* _Written task_
Look through the entries below and return all lines including the word "Host".

┄┄┄┄┄┄┄┄┄┄┄┄┄┄┄┄┄┄┄┄

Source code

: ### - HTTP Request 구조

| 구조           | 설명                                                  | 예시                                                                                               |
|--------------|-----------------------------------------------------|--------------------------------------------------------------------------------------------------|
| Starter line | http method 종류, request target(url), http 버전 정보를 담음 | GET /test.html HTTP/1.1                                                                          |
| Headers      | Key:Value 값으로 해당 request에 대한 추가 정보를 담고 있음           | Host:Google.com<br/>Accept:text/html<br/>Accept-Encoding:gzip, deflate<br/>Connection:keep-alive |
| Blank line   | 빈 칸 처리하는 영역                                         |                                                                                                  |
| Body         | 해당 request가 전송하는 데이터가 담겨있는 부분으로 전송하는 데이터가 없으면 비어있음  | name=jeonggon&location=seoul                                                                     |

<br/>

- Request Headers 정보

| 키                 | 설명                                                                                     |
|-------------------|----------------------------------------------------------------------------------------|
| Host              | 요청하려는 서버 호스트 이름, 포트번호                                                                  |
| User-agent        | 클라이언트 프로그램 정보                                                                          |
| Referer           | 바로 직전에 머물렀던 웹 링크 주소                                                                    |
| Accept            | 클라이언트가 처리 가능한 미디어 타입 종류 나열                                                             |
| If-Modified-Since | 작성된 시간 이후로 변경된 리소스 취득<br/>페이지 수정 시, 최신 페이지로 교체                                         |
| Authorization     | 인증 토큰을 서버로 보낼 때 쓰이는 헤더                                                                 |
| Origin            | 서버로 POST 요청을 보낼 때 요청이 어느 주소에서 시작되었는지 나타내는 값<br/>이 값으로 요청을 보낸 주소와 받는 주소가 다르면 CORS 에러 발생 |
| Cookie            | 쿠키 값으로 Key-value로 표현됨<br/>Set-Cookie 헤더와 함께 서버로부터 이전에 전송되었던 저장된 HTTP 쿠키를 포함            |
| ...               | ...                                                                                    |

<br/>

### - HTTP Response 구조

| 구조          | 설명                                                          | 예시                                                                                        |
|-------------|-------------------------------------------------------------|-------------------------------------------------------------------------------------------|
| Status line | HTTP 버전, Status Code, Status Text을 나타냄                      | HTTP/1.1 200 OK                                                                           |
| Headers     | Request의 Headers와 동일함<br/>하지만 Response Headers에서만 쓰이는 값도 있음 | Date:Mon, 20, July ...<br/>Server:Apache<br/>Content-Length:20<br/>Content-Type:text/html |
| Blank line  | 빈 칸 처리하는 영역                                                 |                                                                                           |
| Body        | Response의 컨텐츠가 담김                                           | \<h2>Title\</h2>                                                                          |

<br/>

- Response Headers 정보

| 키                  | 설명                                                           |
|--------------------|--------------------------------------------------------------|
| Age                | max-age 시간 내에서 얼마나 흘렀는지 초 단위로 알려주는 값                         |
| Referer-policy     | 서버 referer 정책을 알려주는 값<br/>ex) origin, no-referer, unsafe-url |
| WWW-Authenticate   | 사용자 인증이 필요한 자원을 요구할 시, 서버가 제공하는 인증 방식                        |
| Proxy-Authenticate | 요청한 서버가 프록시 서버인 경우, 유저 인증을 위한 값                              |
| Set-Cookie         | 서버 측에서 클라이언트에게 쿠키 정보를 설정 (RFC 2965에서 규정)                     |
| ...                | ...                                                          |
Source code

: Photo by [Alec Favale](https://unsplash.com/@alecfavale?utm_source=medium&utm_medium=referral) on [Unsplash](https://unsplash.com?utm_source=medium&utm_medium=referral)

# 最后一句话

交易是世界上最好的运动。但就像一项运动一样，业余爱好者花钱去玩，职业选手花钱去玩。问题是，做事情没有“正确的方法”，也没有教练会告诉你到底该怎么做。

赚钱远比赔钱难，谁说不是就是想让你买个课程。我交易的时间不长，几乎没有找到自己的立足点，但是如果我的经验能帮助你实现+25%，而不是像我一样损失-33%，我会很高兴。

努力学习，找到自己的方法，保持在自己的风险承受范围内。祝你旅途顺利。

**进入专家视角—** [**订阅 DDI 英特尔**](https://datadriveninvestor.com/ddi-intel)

┄┄┄┄┄┄┄┄┄┄┄┄┄┄┄┄┄┄┄┄

* _Your solution_
| Headers      | Key:Value 값으로 해당 request에 대한 추가 정보를 담고 있음           | Host:Google.com<br/>Accept:text/html<br/>Accept-Encoding:gzip, deflate<br/>Connection:keep-alive |
| Host              | 요청하려는 서버 호스트 이름, 포트번호                                                                  |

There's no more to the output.